Wednesday, October 31, 2018

Peru Judge Could Put Keiko Behind Bars For 36 Months
31 October 2018
Telesur

Peruvian Judge to decide if legislator Keiko Fujimori will be detained for 36 months during investigation of her connection to Odebrecht corruption.

Peruvian Judge Richard Concepcion Carhuancho will continue the hearing against Keiko Fujimori, leader of Popular Force Wednesday in order to decide if the lawmaker should be held in 36 months of preventive detention.

Earlier this month the 2011 presidential candidate and daughter to the former authoritarian leader of Peru, Alberto Fujimori, was detained for 10 days for allegedly receiving up to US$1.2 million from Brazil’s Odebretch construction company to fund her previous campaign.
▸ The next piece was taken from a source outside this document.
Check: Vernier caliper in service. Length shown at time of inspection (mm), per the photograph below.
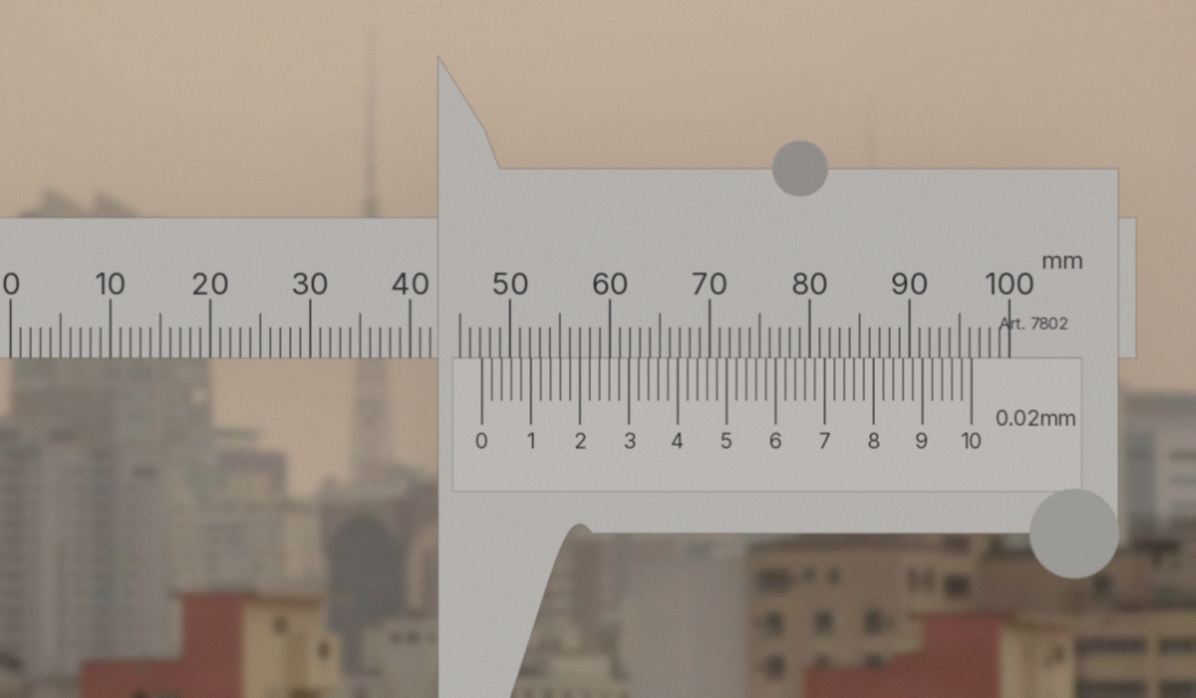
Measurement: 47.2 mm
She was released Oct. 20 and put in protective custody.

State prosecutor Jose Domingo Perez is trying to place Fujimori and 10 others from her political party, Popular Force, in long-term preventative detention while the investigation into their connection to the campaign money laundering scandal takes place.
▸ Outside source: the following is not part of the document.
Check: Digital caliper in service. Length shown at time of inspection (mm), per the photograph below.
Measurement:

Judge Carhuancho has already heard the cases against Keiko and her advisers Pier Figari and Ana Herz, as well as Vicente Silva Checa, and Jaime Yoshiyama, former secretary general of the party.
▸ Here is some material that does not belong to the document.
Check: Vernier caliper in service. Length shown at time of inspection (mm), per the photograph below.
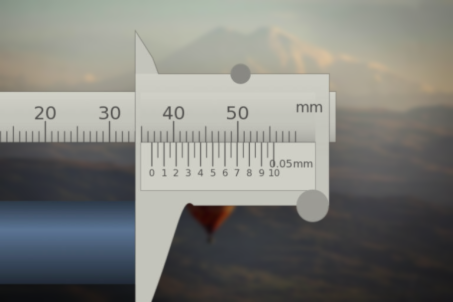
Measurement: 36.6 mm
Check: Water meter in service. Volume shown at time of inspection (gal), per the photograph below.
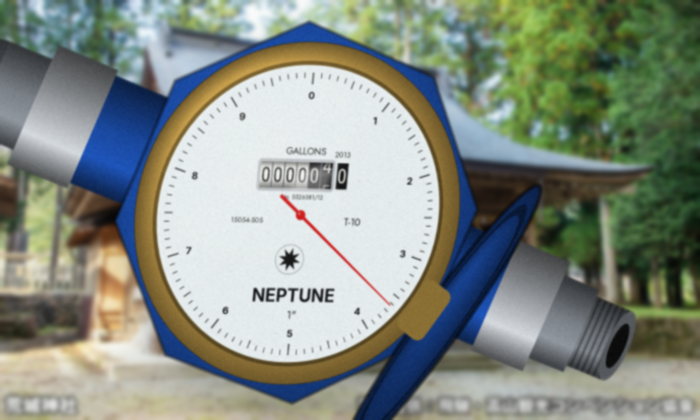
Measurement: 43.6 gal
The judge is expected to make a ruling on the preventative detention for Fujimori and Augusto Bedoya Camere, Adriana Tarazona, Carmela Paucara Paxi, Jorge Yoshiyama Sasaki, Luis Mejia Lecca and Giancarlo Bertini Vivanco who are also being investigated in connection to the Odebrectch embezzlement case.

Local media says the legal battle against Keiko may jeopardize her 2021 presidential bid.

Keiko Fujimori leads the powerful conservative opposition party Popular Force, which has a majority in Congress and was key to toppling former President Pedro Pablo Kuczynski last March in a different Odebrectch graft scandal.

In early October a pardon granted to her father by Kuczynski was annulled.

Alberto Fujimori was sentenced to 25 years in prison for commanding death squads that massacred civilians in a counterinsurgency campaign during his right-wing government. He was later found guilty of crimes against humanity by an international court.